*** Opening Records provided ***

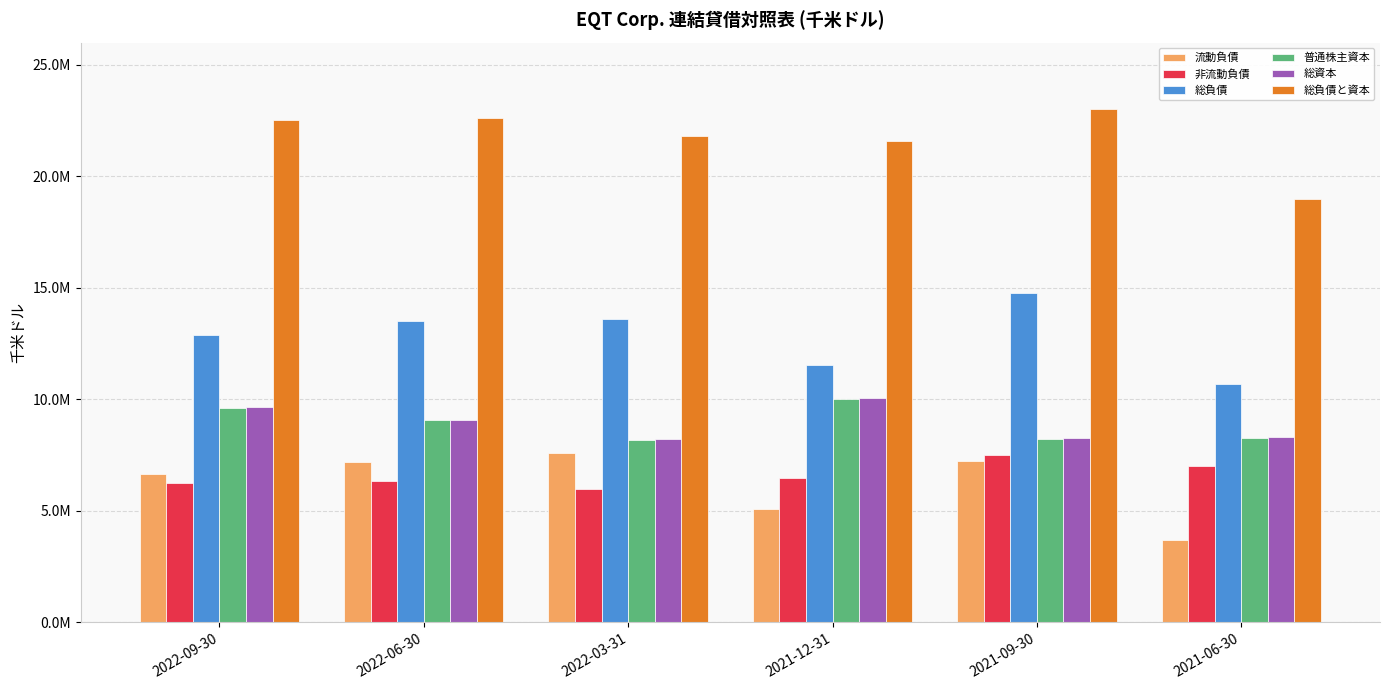

Reading right to left, extract all data points from this chart.

流動負債: 2021-06-30=3679201	2021-09-30=7228353	2021-12-31=5080171	2022-03-31=7605287	2022-06-30=7189747	2022-09-30=6637902
非流動負債: 2021-06-30=7003634	2021-09-30=7523642	2021-12-31=6481454	2022-03-31=6003291	2022-06-30=6341827	2022-09-30=6244634
総負債: 2021-06-30=10682835	2021-09-30=14751995	2021-12-31=11561625	2022-03-31=13608578	2022-06-30=13531574	2022-09-30=12882536
普通株主資本: 2021-06-30=8291758	2021-09-30=8248460	2021-12-31=10029527	2022-03-31=8188673	2022-06-30=9061187	2022-09-30=9618962
総資本: 2021-06-30=8302422	2021-09-30=8259725	2021-12-31=10045763	2022-03-31=8206033	2022-06-30=9090090	2022-09-30=9658601
総負債と資本: 2021-06-30=18985257	2021-09-30=23011720	2021-12-31=21607388	2022-03-31=21814611	2022-06-30=22621664	2022-09-30=22541137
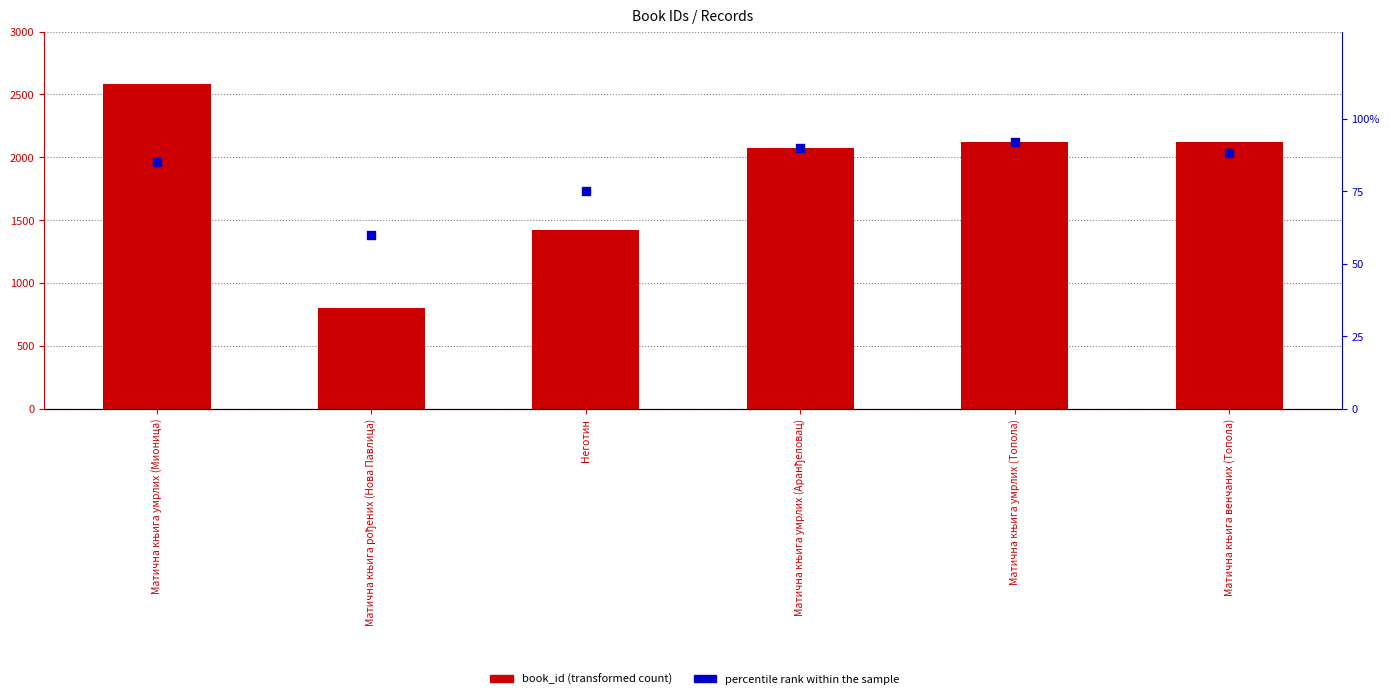

At how many categories does at least one series exceed 1460?

4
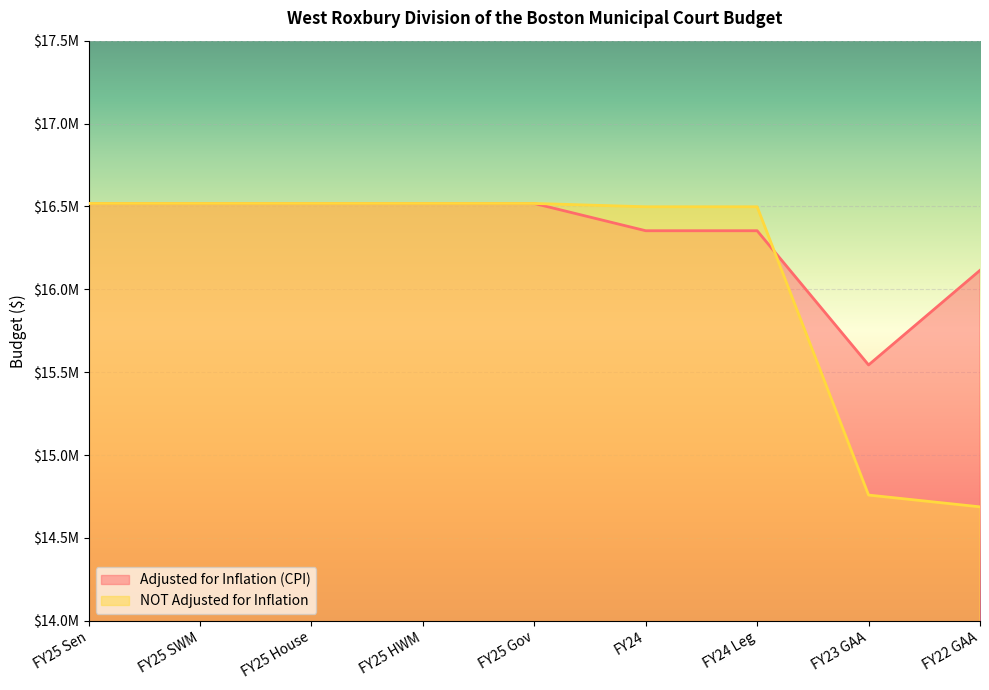

What is the approximate value of Adjusted for Inflation (CPI) at FY24?

16353237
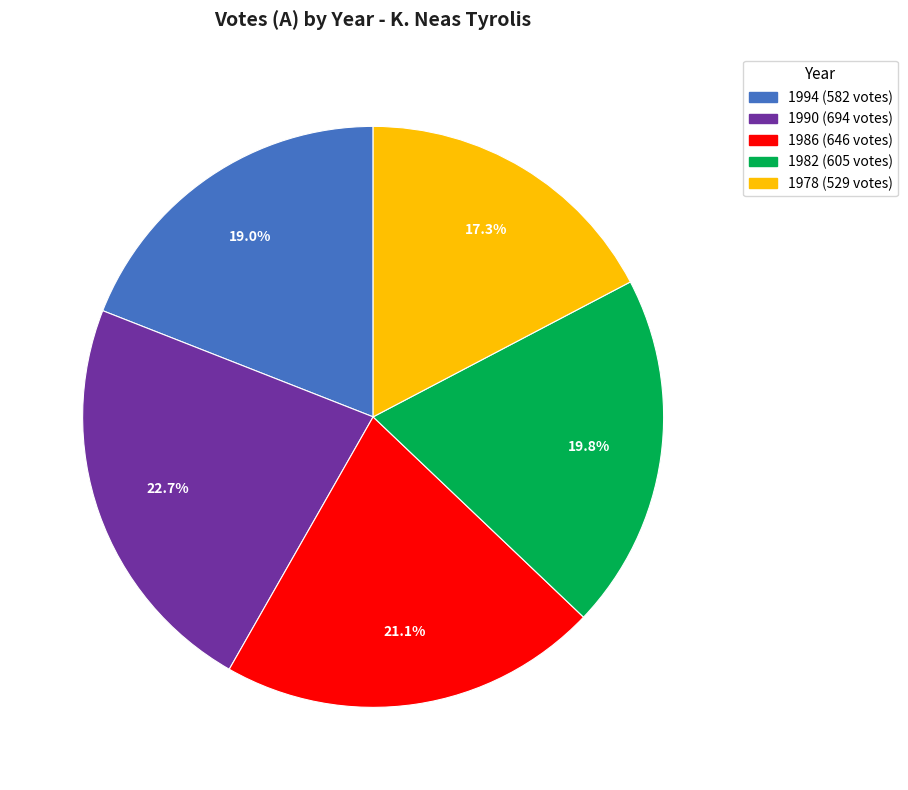

Rank the categories by value from highest to lowest.

1990, 1986, 1982, 1994, 1978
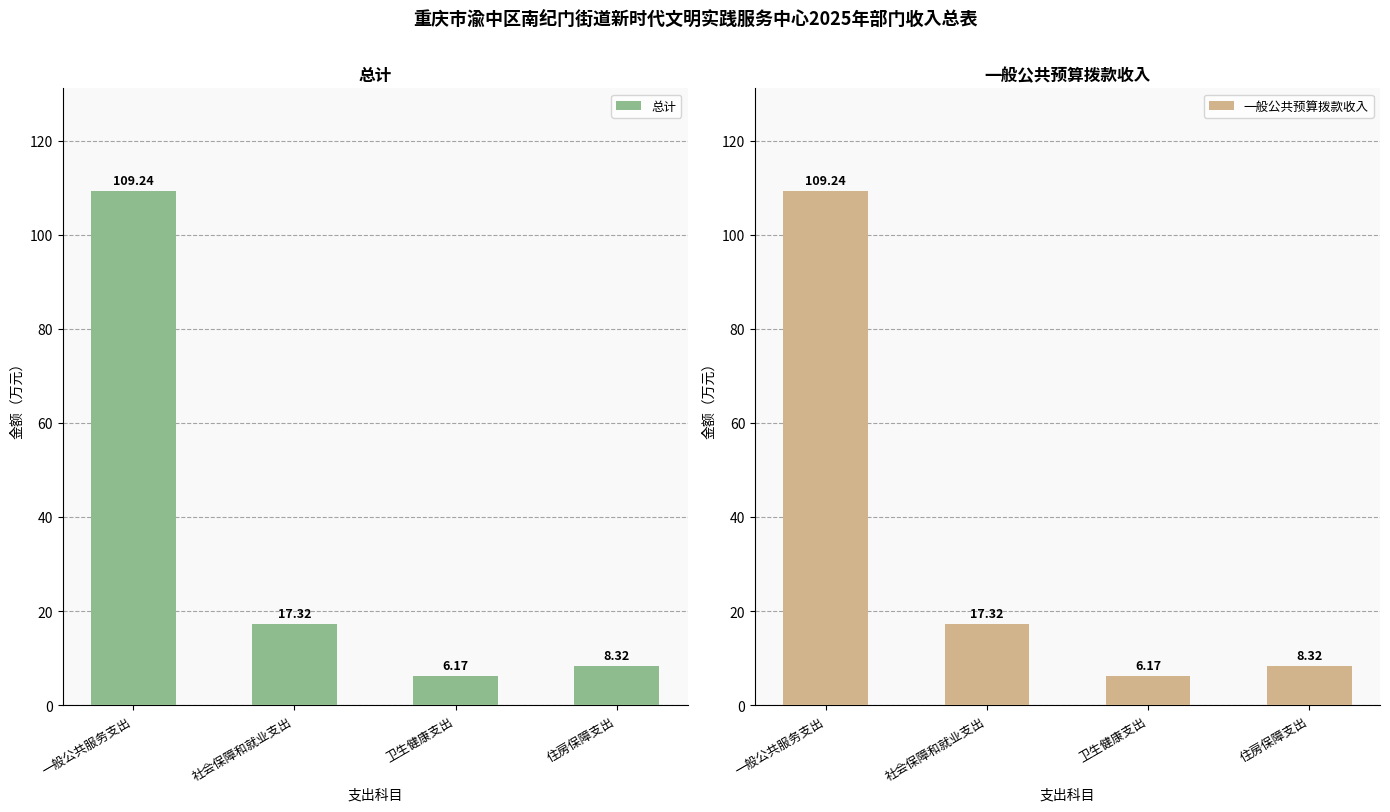

How many groups of bars are there?

4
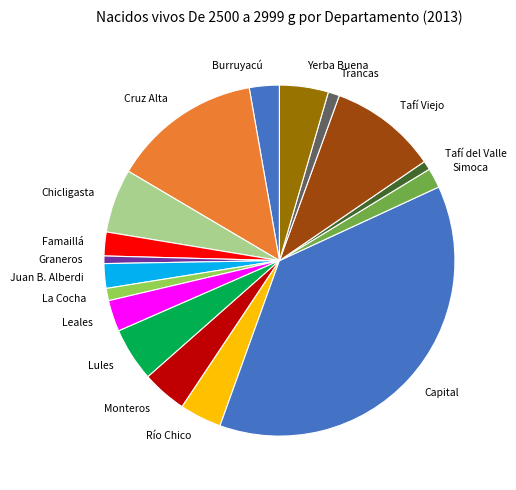

Which slice is the largest?

Capital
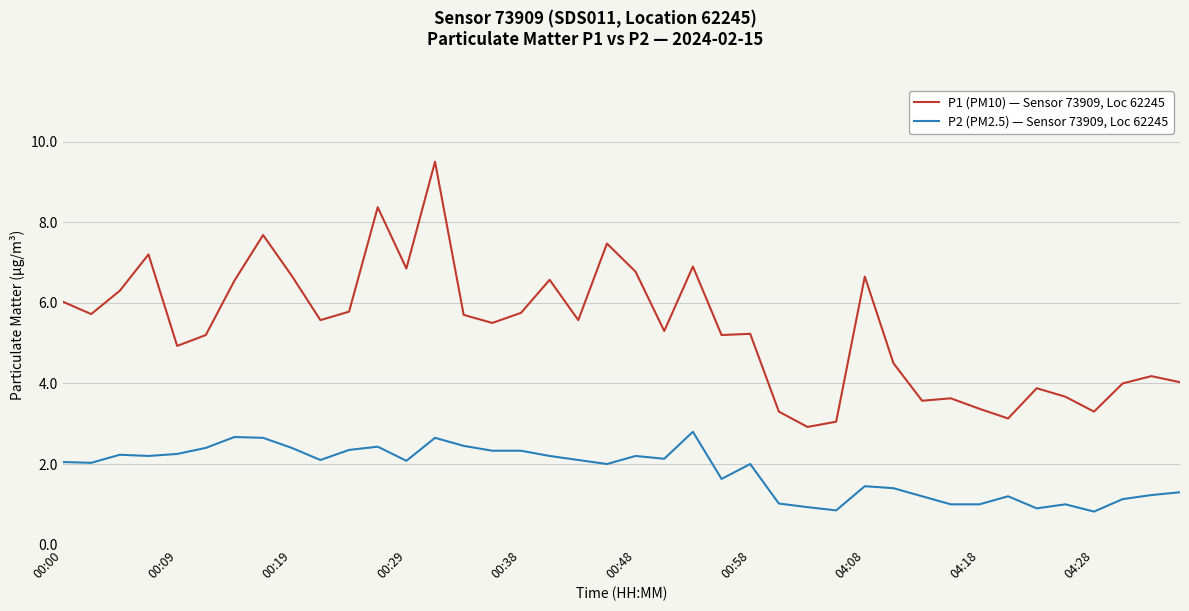

Which series has the largest range (max minus min)?

P1 (PM10) — Sensor 73909, Loc 62245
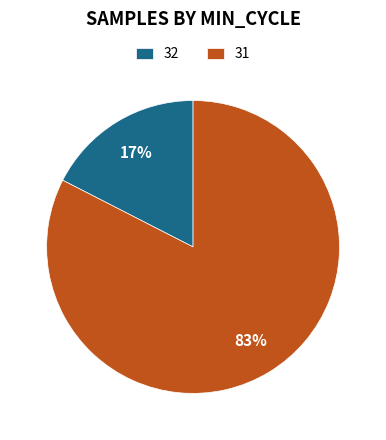

Is there a majority slice in this chart?

Yes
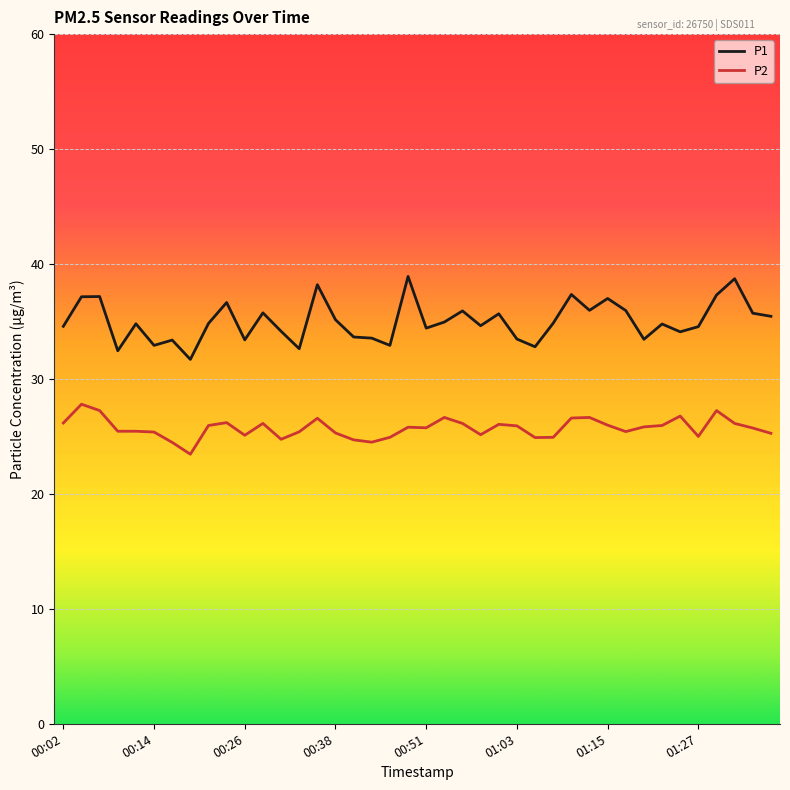

Does the chart have visible grid lines?

Yes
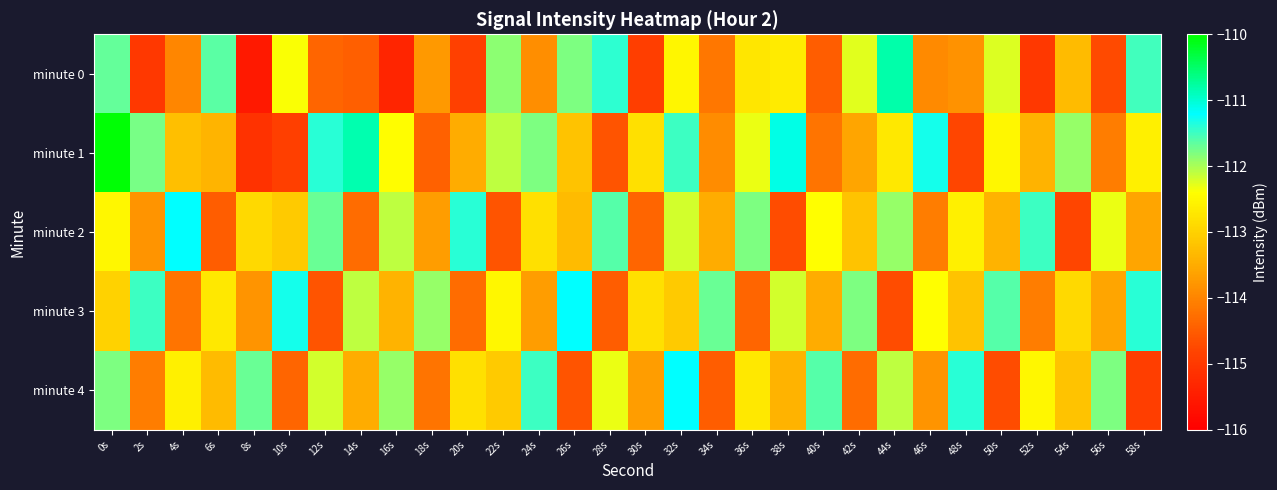

Between 52s and 12s, which is larger?

12s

*** Closing Records provided ***

Please count the lines in the records above that contain the word "this", and reply with the number only.

2